--- Task instructions ---
Output the lines of the listing below from the one containing "genus: Eupatorium" through the one containing "genus: Cardellina", exactly as they appear, and nothing else.

═══ Information given

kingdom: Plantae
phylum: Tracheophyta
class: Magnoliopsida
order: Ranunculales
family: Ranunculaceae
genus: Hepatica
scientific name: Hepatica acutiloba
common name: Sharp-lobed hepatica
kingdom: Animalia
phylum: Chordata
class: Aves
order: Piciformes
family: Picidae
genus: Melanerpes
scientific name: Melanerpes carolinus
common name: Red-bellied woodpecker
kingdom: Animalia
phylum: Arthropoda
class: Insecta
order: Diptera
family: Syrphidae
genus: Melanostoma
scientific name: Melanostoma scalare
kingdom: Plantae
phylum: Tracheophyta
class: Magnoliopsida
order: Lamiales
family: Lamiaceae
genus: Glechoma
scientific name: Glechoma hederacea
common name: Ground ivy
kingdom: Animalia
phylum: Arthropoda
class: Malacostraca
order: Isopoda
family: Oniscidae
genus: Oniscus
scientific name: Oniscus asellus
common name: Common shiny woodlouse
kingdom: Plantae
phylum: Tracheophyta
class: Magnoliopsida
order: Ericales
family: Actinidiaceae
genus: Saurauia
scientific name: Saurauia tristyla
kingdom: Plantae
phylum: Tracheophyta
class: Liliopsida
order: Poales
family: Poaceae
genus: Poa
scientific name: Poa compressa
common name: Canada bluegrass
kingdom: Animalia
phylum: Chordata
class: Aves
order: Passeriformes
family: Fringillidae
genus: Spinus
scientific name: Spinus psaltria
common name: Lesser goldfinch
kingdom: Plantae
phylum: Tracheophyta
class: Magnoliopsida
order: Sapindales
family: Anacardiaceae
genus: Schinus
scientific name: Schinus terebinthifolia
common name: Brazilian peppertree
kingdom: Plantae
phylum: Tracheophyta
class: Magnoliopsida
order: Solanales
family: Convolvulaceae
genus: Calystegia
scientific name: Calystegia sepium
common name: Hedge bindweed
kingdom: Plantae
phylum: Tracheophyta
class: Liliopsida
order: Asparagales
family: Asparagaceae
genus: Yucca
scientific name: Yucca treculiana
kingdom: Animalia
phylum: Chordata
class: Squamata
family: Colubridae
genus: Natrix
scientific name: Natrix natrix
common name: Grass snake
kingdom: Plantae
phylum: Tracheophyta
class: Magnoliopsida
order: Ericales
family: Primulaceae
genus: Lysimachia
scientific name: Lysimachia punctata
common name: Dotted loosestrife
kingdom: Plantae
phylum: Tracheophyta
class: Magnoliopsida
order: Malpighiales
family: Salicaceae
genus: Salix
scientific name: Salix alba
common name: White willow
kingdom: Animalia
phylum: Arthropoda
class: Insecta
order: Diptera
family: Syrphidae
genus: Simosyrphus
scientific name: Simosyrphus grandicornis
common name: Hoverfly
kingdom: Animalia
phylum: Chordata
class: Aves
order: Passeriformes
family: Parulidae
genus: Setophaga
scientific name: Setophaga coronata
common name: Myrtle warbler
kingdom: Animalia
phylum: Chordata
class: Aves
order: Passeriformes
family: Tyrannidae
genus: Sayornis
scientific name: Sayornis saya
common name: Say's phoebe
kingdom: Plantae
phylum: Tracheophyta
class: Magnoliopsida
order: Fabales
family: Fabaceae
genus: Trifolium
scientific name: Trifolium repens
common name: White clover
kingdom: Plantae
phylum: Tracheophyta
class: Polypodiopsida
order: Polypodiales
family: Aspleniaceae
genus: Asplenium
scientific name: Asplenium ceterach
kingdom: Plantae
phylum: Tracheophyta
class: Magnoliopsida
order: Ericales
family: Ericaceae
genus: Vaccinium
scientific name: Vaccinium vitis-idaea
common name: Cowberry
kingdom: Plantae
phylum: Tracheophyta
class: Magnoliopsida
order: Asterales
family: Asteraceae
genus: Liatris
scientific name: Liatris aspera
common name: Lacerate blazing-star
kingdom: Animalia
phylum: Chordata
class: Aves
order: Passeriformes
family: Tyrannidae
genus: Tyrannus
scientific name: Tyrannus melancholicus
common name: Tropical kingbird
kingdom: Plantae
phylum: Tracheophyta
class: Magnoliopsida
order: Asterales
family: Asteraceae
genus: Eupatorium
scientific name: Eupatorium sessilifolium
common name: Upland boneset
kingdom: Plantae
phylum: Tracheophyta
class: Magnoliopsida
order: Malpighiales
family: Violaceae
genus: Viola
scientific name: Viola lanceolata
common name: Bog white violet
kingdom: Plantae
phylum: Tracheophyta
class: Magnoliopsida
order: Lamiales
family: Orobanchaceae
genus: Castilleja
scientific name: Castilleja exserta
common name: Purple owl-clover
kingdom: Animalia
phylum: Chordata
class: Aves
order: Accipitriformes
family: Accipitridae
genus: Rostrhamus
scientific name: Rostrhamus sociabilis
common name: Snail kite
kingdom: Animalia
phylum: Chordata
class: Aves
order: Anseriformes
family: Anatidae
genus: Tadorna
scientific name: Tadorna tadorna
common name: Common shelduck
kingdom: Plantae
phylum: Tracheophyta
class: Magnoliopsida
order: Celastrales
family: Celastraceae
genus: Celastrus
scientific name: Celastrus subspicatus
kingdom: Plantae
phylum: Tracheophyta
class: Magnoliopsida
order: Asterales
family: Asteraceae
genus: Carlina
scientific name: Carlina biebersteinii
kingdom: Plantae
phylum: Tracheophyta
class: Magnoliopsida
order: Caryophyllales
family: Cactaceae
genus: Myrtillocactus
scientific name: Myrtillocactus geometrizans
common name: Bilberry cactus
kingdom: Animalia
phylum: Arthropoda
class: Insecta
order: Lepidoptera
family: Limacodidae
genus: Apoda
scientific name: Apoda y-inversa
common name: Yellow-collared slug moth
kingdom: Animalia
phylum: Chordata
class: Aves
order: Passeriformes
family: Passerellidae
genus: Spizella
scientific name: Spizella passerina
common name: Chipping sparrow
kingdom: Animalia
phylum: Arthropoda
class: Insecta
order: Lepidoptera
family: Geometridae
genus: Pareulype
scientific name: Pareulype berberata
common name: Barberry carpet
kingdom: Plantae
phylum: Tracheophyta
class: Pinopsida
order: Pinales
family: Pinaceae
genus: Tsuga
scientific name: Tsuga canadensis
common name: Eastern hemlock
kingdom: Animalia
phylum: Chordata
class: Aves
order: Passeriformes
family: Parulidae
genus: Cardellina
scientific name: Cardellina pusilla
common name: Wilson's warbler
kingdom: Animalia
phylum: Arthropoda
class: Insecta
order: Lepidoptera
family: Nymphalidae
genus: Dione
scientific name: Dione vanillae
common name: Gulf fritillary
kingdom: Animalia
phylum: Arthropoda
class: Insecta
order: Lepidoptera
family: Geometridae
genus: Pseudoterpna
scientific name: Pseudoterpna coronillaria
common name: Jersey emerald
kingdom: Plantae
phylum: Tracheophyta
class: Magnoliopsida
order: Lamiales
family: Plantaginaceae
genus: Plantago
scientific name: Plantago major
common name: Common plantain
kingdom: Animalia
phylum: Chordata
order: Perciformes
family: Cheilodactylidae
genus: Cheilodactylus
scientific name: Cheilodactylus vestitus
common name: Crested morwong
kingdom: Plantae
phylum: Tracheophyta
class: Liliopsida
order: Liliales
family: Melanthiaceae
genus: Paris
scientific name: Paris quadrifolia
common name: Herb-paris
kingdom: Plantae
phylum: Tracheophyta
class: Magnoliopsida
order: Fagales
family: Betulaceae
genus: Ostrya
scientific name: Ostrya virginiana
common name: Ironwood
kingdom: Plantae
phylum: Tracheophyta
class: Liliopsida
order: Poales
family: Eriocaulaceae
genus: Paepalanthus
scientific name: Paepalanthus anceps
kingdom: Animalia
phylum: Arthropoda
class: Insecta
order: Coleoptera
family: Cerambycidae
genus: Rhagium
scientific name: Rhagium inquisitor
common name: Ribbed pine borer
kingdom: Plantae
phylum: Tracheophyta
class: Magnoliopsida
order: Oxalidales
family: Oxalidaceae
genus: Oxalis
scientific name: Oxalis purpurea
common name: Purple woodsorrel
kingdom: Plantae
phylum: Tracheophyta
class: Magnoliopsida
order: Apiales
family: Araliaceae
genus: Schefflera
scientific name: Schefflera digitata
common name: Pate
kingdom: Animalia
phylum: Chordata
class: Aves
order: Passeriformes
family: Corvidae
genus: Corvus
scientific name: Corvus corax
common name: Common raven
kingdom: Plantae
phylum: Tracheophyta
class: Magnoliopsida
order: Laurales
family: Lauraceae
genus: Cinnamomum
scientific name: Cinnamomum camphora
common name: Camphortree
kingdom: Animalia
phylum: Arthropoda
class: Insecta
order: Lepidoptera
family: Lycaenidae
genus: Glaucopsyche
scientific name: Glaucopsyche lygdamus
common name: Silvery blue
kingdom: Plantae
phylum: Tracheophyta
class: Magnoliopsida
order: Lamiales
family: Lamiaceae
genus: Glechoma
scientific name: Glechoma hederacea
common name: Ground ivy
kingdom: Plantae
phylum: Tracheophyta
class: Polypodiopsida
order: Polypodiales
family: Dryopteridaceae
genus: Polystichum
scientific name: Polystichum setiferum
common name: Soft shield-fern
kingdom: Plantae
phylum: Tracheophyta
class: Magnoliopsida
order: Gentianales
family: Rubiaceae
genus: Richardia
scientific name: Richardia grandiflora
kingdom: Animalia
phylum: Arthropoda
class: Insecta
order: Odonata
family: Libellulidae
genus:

══════

--- Written response ---
genus: Eupatorium
scientific name: Eupatorium sessilifolium
common name: Upland boneset
kingdom: Plantae
phylum: Tracheophyta
class: Magnoliopsida
order: Malpighiales
family: Violaceae
genus: Viola
scientific name: Viola lanceolata
common name: Bog white violet
kingdom: Plantae
phylum: Tracheophyta
class: Magnoliopsida
order: Lamiales
family: Orobanchaceae
genus: Castilleja
scientific name: Castilleja exserta
common name: Purple owl-clover
kingdom: Animalia
phylum: Chordata
class: Aves
order: Accipitriformes
family: Accipitridae
genus: Rostrhamus
scientific name: Rostrhamus sociabilis
common name: Snail kite
kingdom: Animalia
phylum: Chordata
class: Aves
order: Anseriformes
family: Anatidae
genus: Tadorna
scientific name: Tadorna tadorna
common name: Common shelduck
kingdom: Plantae
phylum: Tracheophyta
class: Magnoliopsida
order: Celastrales
family: Celastraceae
genus: Celastrus
scientific name: Celastrus subspicatus
kingdom: Plantae
phylum: Tracheophyta
class: Magnoliopsida
order: Asterales
family: Asteraceae
genus: Carlina
scientific name: Carlina biebersteinii
kingdom: Plantae
phylum: Tracheophyta
class: Magnoliopsida
order: Caryophyllales
family: Cactaceae
genus: Myrtillocactus
scientific name: Myrtillocactus geometrizans
common name: Bilberry cactus
kingdom: Animalia
phylum: Arthropoda
class: Insecta
order: Lepidoptera
family: Limacodidae
genus: Apoda
scientific name: Apoda y-inversa
common name: Yellow-collared slug moth
kingdom: Animalia
phylum: Chordata
class: Aves
order: Passeriformes
family: Passerellidae
genus: Spizella
scientific name: Spizella passerina
common name: Chipping sparrow
kingdom: Animalia
phylum: Arthropoda
class: Insecta
order: Lepidoptera
family: Geometridae
genus: Pareulype
scientific name: Pareulype berberata
common name: Barberry carpet
kingdom: Plantae
phylum: Tracheophyta
class: Pinopsida
order: Pinales
family: Pinaceae
genus: Tsuga
scientific name: Tsuga canadensis
common name: Eastern hemlock
kingdom: Animalia
phylum: Chordata
class: Aves
order: Passeriformes
family: Parulidae
genus: Cardellina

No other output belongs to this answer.